The social media takes on Paterno's death

January 23, 2012|By John Timpane, Inquirer Staff Writer
  • Premature reports of Joe Paterno's death spread Saturday, drawing a crowd to the statue of the coach on the campus.

The death of Joe Paterno was two events in one.

The first was the close of a life of heroic peaks and a tragic denouement.

The second was the gigantic Internet shadow of the event: the tweets, blogs, posts, and retweets, reposts, and comments, from thousands, perhaps millions, of people across the Web. All major news events now cast this immense shadow. And it can affect the very news itself, as it did in this case.
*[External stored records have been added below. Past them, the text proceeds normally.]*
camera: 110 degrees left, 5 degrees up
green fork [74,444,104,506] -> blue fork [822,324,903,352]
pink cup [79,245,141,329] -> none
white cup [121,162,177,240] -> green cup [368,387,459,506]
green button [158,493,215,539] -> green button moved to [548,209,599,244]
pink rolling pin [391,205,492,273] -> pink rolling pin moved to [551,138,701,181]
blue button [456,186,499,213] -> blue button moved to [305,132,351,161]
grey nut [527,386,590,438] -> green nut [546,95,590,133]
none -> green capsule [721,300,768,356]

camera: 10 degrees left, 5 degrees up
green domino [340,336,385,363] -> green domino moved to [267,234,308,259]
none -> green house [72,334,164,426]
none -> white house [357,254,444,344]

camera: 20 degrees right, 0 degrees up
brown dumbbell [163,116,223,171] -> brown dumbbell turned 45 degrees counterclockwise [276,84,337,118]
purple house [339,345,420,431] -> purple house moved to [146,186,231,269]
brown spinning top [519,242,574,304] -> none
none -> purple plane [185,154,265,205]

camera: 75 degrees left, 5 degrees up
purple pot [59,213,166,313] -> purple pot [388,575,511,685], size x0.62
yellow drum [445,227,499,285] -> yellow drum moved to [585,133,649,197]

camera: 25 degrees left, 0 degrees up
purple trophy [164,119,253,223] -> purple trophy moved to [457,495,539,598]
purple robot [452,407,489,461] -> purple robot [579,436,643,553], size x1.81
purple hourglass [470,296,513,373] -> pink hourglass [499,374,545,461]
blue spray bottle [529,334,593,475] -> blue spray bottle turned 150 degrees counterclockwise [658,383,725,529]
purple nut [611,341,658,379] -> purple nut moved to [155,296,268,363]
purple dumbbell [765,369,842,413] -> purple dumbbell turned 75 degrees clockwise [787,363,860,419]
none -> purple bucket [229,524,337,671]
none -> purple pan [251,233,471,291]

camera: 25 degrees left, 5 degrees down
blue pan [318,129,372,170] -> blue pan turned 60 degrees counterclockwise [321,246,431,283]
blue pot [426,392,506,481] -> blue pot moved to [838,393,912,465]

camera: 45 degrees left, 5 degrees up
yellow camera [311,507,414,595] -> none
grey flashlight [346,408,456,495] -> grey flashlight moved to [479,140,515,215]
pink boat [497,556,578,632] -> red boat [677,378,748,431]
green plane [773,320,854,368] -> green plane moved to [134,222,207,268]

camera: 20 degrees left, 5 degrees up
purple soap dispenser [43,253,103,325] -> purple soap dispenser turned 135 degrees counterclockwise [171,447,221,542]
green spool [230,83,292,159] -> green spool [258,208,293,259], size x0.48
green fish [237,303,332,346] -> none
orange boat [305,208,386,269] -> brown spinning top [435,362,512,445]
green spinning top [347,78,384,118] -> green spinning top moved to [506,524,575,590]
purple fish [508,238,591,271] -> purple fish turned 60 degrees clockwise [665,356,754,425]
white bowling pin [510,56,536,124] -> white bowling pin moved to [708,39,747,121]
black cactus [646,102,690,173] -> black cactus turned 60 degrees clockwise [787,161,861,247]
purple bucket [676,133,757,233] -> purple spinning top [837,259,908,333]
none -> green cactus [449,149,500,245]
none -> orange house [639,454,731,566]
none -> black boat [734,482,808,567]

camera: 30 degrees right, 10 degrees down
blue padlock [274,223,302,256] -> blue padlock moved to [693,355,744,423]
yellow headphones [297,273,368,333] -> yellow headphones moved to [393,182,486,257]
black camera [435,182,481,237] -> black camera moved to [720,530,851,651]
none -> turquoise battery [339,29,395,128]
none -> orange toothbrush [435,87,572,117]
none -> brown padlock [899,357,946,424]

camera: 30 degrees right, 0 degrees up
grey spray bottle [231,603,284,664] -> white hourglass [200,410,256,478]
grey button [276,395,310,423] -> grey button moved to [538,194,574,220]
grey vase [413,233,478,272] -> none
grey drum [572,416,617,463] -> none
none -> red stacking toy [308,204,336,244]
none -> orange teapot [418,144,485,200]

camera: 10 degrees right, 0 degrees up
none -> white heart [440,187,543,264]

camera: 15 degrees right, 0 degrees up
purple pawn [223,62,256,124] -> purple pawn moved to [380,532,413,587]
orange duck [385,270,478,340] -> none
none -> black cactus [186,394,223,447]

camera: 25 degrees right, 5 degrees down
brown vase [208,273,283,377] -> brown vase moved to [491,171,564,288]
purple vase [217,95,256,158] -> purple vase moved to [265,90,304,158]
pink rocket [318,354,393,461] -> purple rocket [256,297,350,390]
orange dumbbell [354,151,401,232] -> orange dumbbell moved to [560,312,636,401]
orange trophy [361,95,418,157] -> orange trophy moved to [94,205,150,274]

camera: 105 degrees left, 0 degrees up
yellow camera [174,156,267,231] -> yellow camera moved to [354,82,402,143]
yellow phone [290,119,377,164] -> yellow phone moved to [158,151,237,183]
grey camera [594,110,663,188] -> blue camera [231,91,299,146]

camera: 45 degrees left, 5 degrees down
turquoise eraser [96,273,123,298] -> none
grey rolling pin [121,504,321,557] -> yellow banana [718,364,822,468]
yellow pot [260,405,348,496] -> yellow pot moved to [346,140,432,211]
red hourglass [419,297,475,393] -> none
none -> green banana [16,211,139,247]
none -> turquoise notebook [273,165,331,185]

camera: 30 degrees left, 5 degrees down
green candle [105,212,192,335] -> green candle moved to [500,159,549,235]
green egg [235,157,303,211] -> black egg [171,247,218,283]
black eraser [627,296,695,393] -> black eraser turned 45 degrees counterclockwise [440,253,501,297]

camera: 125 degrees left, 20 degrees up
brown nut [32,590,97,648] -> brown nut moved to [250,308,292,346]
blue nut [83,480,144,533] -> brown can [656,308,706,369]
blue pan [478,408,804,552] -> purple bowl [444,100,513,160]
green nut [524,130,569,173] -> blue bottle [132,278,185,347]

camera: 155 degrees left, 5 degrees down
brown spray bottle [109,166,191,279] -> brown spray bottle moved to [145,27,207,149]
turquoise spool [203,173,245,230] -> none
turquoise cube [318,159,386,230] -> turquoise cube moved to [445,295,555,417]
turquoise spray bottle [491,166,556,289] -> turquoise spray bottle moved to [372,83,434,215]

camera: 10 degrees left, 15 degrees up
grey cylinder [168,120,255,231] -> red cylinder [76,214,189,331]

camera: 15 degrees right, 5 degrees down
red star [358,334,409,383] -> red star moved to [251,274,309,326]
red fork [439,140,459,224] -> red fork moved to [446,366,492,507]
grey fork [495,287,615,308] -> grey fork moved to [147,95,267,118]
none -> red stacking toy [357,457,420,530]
Sadness and snark. The Internet lets thousands of individuals post their reactions instantly - to anything, an index of immediate emotion.

NFL.com posted several Penn State graduates, now NFL players, tweeting their thoughts on Paterno. The Eagles' DeSean Jackson tweeted: "R.I.P Joe Paterno many years at high success.. Legacy leads on!! Sendin my prayers to all friends an fam of the Paterno's." New York Jets linebacker Aaron Maybin tweeted: "Thank You Joe 4 taking a chance on me & helping to make me into the man I am today. i will never forget the lessons i learned from u." Similar mourning and sadness reverberated throughout the social-media world.

Story continues below.

But Paterno's final chapter, overshadowed by his troubling connection to the Jerry Sandusky scandal, also was reflected in the social-media reaction to his death. Beyond mourning and sadness, it continued the furious debate over sexual abuse of minors and the proper responsibilities of onlookers, colleagues, and superiors who suspect it is happening.

It was the same furious debate that has raged on radio, Twitter, cable TV, and the blogosphere since early November, when former Penn State defensive coordinator Sandusky was indicted by a grand jury on multiple charges of child molestation from 1994 to 2009. Paterno was soon fired by Penn State's board of trustees, who believed he had not done enough when he learned of the allegations from an assistant coach.

Lines were drawn immediately, between those outraged at the trustees' action and sensing a media attack on Paterno and those who felt that Paterno, if treated harshly, had indeed not done enough. And those lines were still much in evidence around the Web.